What a timely move to tap soft power to the service of Kenya’s international relations pursuits! Such undertakings are long overdue as a scan of Kenya’s diplomatic agency would reveal a dearth in deliberate cultural and public diplomacy undertakings, what Harvard Professor Joseph Nye and top soft power evangelist has termed the power of attractions.
Now that soft power seems to be entering our diplomatic practice at least officially, there is quite a bit of food for thought to bite into in deliberating its hows and wherefores. It would be interesting if the other East African countries were sensitized to Kenya’s move to deploy soft power resources and thus lay out the Silk Road for commerce. If Burundi, Rwanda, Tanzania and Uganda analyze this latest move by Kenya only from a crass competitive prism, they would badly be missing the point. In fact, these countries would do well to equally step up their soft power resources not only into Kenya but throughout the region and indeed globally. The result would be greater integration at all levels including where it matters most – trade.
It would be interesting if Ugandans, for instance, put together a fund to attract Kenyan journalists to venture into the Ruwenzori (the mountain of the moon famed for its rare mountain gorillas) subsequently writing home affable stories and attracting Kenya’s old money and the nouveau niche as holiday makers. Tanzania could find means of attracting Rwandans and Burundians interested in proficiency in the Swahili language thus creating bonds that last. Rwanda and Burundi would be magnates on how to overcome ethnic hatred via means such as the gacaca judicial system. There is no end to the power of attractions that small budgets by MFAs and allied entities could innovate to lay the foundation for regional attraction.
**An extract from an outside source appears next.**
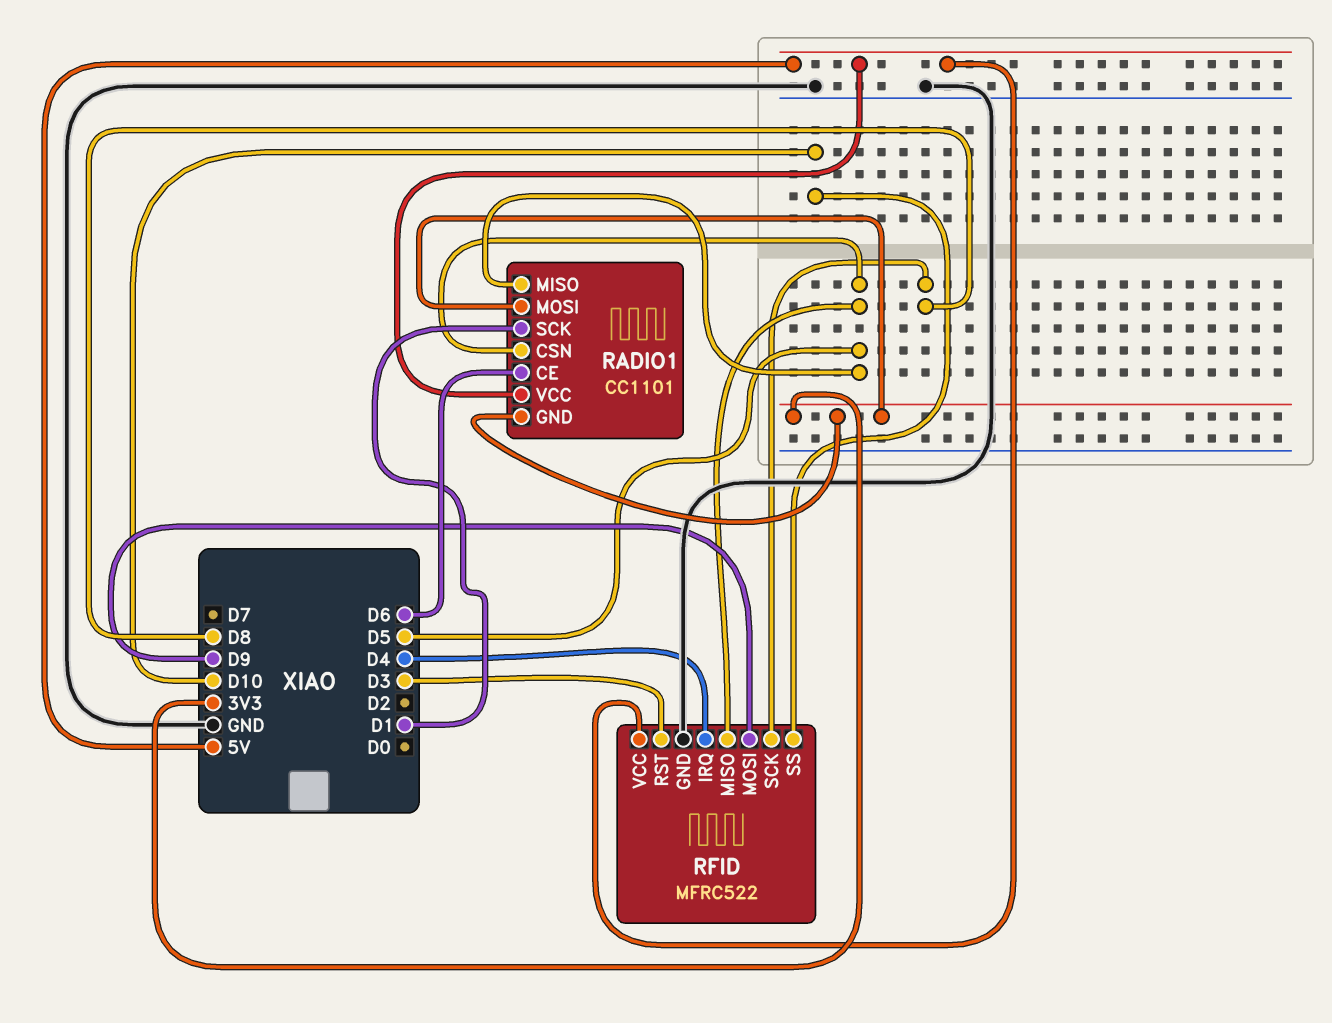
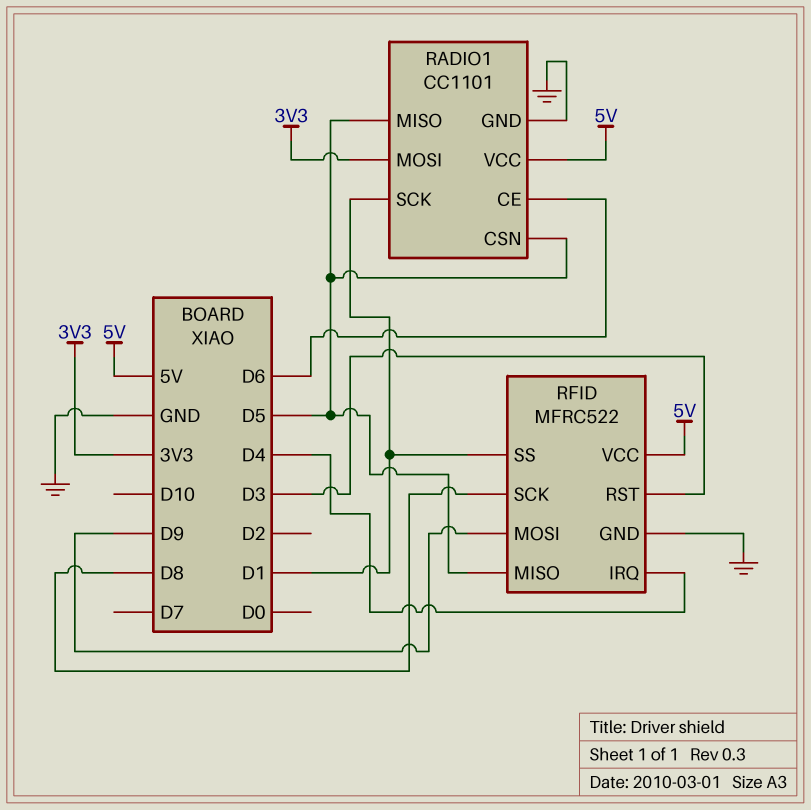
RADIO1 pin GND: 3V3 -> GND
RFID pin SS: D10 -> D1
The Kenyan MFAs strategy could dovetail with all the strategies that the East African Community ministries have been attempting, with modest achievements, to roll out for the region. While EAC diplomatic missions abroad have mooted collaborative activities in their regions and countries of accreditation, the pull factors of national aspirations have often nipped in the bud the potential for a full blown blossom of an EAC external relations agenda.
In recent times, Canada and Britain have announced convergence of their diplomatic infrastructure, a pooling of resources no doubt with an eye on dwindling budgets. The EAC could appropriate this example and what better way to test the waters with a collective soft power approach – for instance a Muungano choir comprising Swahili singers from the five countries?
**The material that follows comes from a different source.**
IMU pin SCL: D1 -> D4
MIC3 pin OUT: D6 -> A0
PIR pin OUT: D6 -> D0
The event from whence this soft power-determinist approach to integration was patently economic in so far as the corporate chiefs were lobbying the Kenyan MFA to do more in their external business drives. But again, corporate Kenya represented by as such business lobbies as the Kenya Private Sector Alliance and the Kenya Association of Manufactures ought to contribute to MFA budgets in the soft power arena. Granted, individual companies have Corporate Social Responsibility budgets. The point of departure here is that a good number of the CSR projects do not could qualify as soft power apparatus as indeed corporate giving would defeat its purpose if it was deployed to profit motives – a mistake evident in many such initiatives. Corporate pooling of resources in close collaboration with MFAs would perhaps have the best shot at winning over markets far and wide with a soft touch. Better still, the East African Business Council, the umbrella body of business lobbies in the region, could come in to support the soft power push from a supra-regional vantage point.
Kenya and indeed the region’s soft power has largely been an unplanned affair. Most Chinese people would be the first to mention that they know Kenya as a tourism destination, a development instilled in them by among other means, recent documentaries on Kenyan wildlife. In this case, CCTV has perhaps done more than any Kenyan promotional agency in marketing the cute side of our country. The pleading of the Kenyan and indeed other MFAs in the region is that budgets for such activities are razor thin. Would the corporate sector wait until budgets for soft power programs improve – in other words waiting for Godot – or prop up MFAs cultural diplomacy budgets as a pathway to business deals abroad?
By Bob Wekesa
The writer is reading for a PhD at the Communication University of China in Beijing.